PROBLEM DETAILS => The answer must be every line of the records below that contains the word "border".

MATERIAL PROVIDED =>
⟨
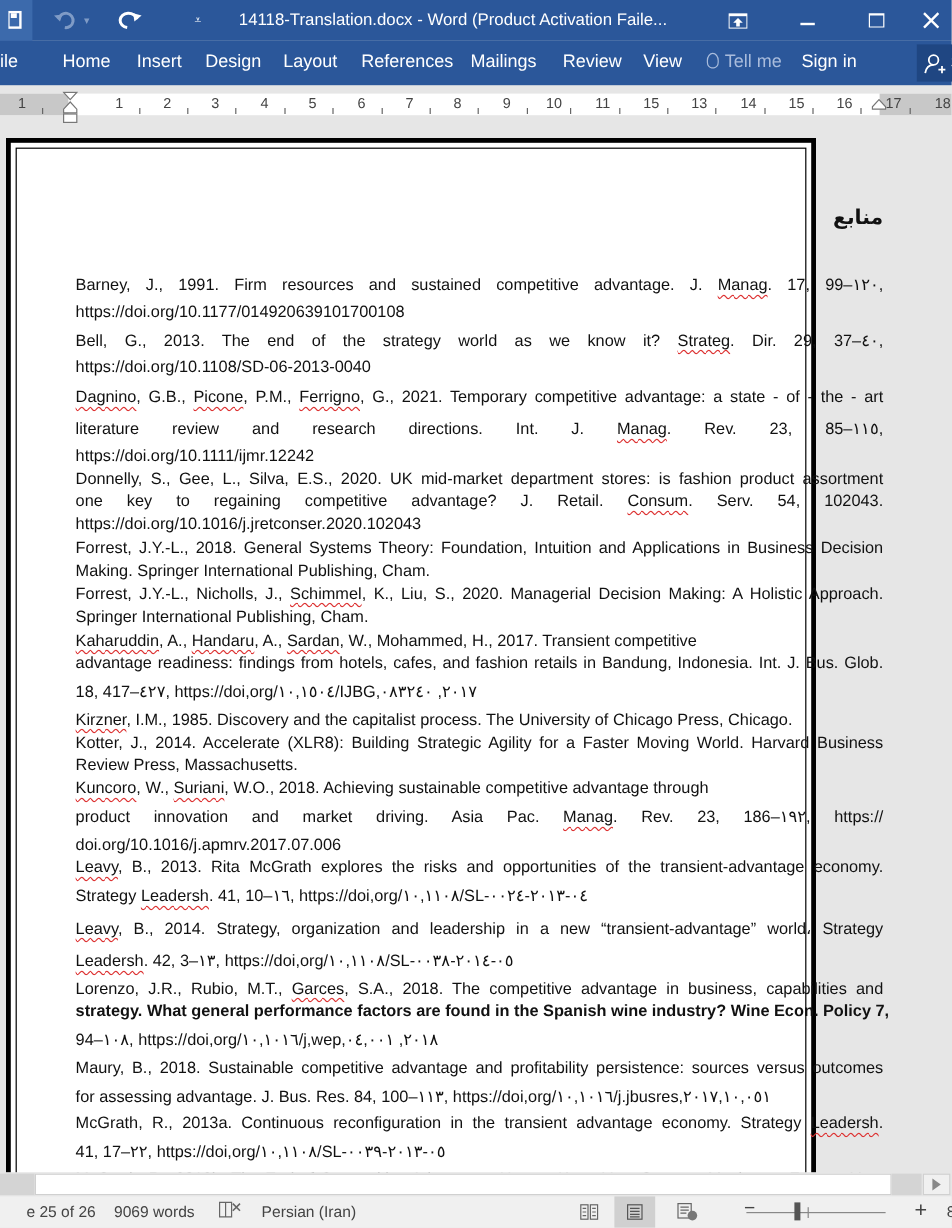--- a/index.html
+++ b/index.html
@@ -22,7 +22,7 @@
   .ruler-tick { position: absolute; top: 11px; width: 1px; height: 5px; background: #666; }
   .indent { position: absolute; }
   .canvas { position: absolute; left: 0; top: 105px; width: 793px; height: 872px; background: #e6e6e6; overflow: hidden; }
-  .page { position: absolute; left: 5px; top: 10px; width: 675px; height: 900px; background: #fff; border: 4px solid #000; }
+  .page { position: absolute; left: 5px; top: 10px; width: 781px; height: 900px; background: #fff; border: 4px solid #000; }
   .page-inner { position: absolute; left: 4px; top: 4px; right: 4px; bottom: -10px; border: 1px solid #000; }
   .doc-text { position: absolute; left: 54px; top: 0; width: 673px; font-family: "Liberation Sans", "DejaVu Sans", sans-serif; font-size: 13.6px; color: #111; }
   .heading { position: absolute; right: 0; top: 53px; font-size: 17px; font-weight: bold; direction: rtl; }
⟩
ANSWER FOR THE TASK =>
-  .page { position: absolute; left: 5px; top: 10px; width: 675px; height: 900px; background: #fff; border: 4px solid #000; }
+  .page { position: absolute; left: 5px; top: 10px; width: 781px; height: 900px; background: #fff; border: 4px solid #000; }
   .page-inner { position: absolute; left: 4px; top: 4px; right: 4px; bottom: -10px; border: 1px solid #000; }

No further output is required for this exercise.